Le tribunal de commerce de Compiègne, dans un jugement du 4 février 2026, a ouvert une procédure de liquidation judiciaire à l’encontre d’une entreprise de nettoyage et de rénovation.
La procédure a été initiée par le ministère public après la désignation d’un juge enquêteur et le dépôt d’un rapport.
L’entreprise est débitrice d’une somme de 221 901 euros envers le Trésor Public et la gérance a fait preuve de carence.
La question de droit portait sur le constat de l’état de cessation des paiements et l’impossibilité manifeste de redressement.
Le tribunal a prononcé la liquidation judiciaire en fixant la date de cessation des paiements au 4 août 2024.
I. L’état de cessation des paiements caractérisé par la carence du dirigeant.
Le tribunal a fondé sa décision sur l’absence totale d’information fournie par la gérance de l’entreprise débitrice.
Le juge a relevé que “le mandataire judiciaire déclare qu’en raison de la carence de la gérance, aucune information concernant l’entreprise et sa capacité de redressement n’a pu être appréhendée” (Motifs).
Cette carence a directement permis de caractériser l’état de cessation des paiements, l’entreprise ne pouvant faire face à son passif exigible.
La valeur de ce raisonnement réside dans la force probante accordée à l’absence de coopération du débiteur.

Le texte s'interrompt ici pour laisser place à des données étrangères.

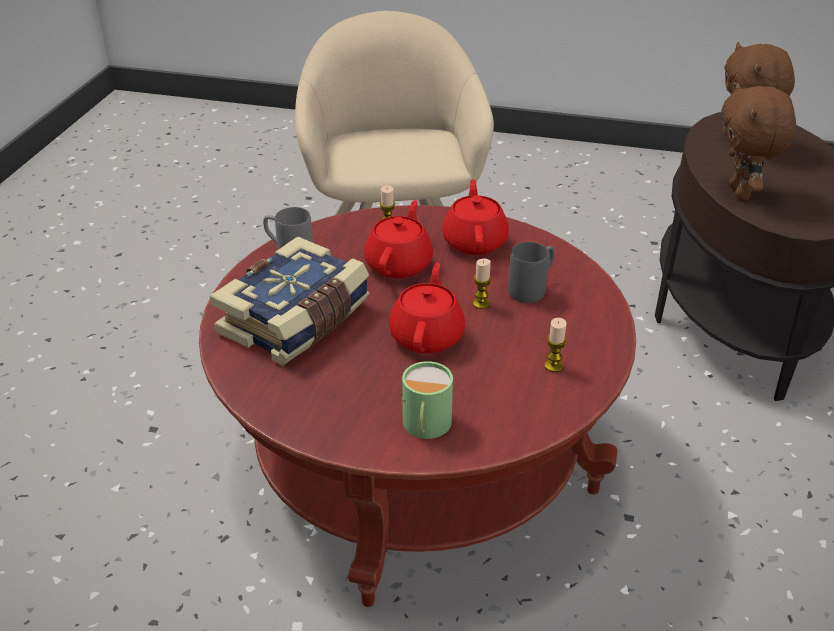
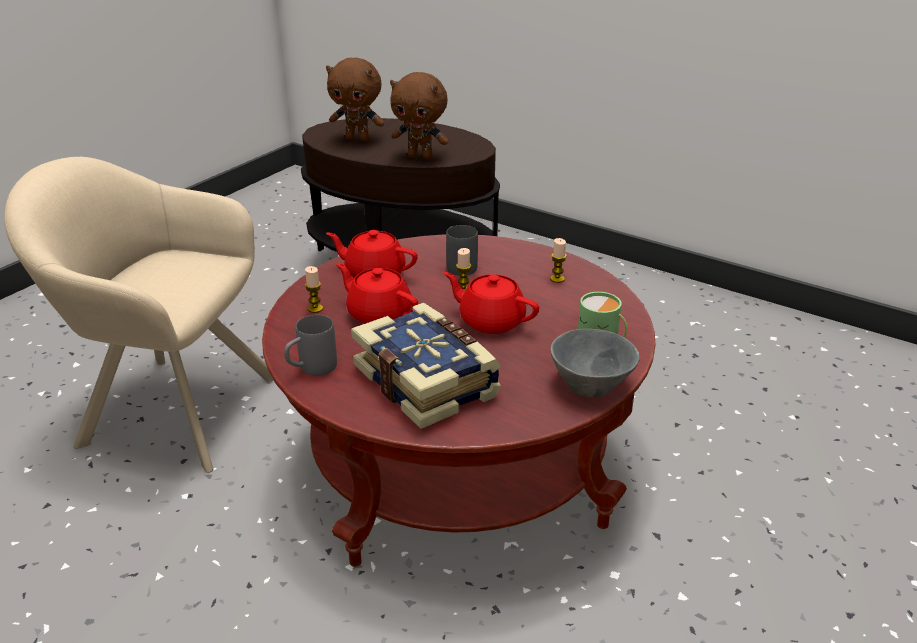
camera: 70 degrees left, 5 degrees down
(336, 432) = (593, 385): none -> grey bowl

La portée de cette solution est de sanctionner l’opacité du dirigeant en facilitant l’ouverture de la liquidation.
II. L’impossibilité manifeste de redressement et la fixation de la date de cessation.
Le tribunal a constaté l’impossibilité manifeste de redressement sur la base des dettes fiscales et de l’absence de perspectives.
Le jugement précise qu’“il convient de fixer au 4 août 2024 la cessation des paiements de l’EURL SARL FRB soit la date maximale légalement autorisée” (Motifs).
Cette fixation à la date maximale autorisée par la loi vise à protéger les créanciers en élargissant la période suspecte.
Le sens de cette mesure est de permettre au liquidateur de remonter plus loin dans les actes antérieurs à la liquidation.
La portée de cette décision est de renforcer l’efficacité des actions en nullité de la période suspecte.